═══ Data supplied ═══
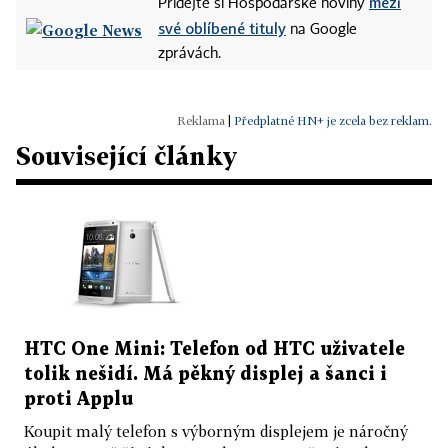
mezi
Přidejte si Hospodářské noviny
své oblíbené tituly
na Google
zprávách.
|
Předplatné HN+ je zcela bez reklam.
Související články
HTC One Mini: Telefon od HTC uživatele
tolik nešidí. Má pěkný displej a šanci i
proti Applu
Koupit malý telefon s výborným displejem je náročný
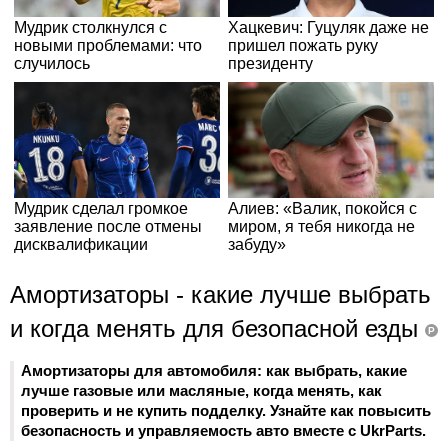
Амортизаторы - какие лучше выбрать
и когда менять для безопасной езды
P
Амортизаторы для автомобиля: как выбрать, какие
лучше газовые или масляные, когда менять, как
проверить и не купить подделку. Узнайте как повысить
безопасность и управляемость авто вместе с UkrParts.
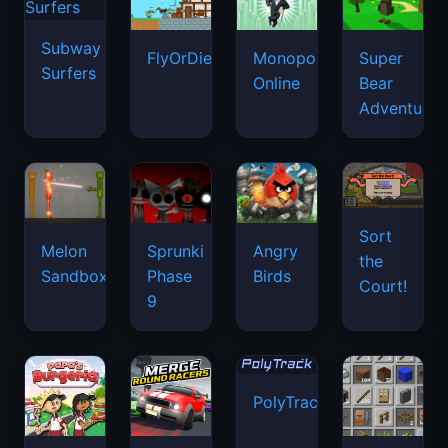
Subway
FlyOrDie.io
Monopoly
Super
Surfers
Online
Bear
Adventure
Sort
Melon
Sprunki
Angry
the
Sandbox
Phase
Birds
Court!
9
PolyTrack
═══
═══ Data supplied ═══
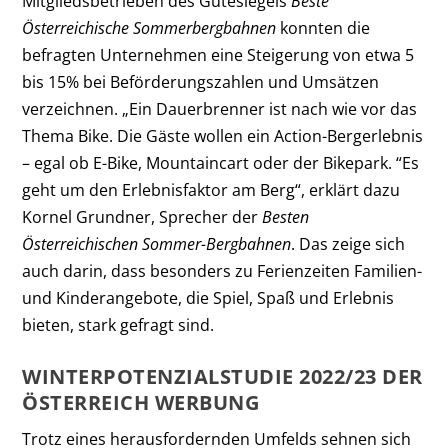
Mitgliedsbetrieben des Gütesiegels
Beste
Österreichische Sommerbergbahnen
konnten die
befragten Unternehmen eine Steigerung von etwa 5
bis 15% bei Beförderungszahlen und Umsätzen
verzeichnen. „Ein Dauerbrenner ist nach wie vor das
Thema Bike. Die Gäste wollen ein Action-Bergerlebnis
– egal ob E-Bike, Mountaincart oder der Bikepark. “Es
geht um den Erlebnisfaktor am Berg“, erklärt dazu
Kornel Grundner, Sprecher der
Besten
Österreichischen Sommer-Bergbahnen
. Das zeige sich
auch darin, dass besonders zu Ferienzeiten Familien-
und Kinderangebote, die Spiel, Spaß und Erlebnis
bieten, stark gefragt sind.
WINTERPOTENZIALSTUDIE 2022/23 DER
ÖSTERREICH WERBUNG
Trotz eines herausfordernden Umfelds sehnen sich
═══
Each line above from the one with "verzeichnen. „Ein Dauerbrenner" up to and including the one with "Trotz eines herausfordernden" must be set down exactly, and no line outside that span may appear.

verzeichnen. „Ein Dauerbrenner ist nach wie vor das
Thema Bike. Die Gäste wollen ein Action-Bergerlebnis
– egal ob E-Bike, Mountaincart oder der Bikepark. “Es
geht um den Erlebnisfaktor am Berg“, erklärt dazu
Kornel Grundner, Sprecher der
Besten
Österreichischen Sommer-Bergbahnen
. Das zeige sich
auch darin, dass besonders zu Ferienzeiten Familien-
und Kinderangebote, die Spiel, Spaß und Erlebnis
bieten, stark gefragt sind.
WINTERPOTENZIALSTUDIE 2022/23 DER
ÖSTERREICH WERBUNG
Trotz eines herausfordernden Umfelds sehnen sich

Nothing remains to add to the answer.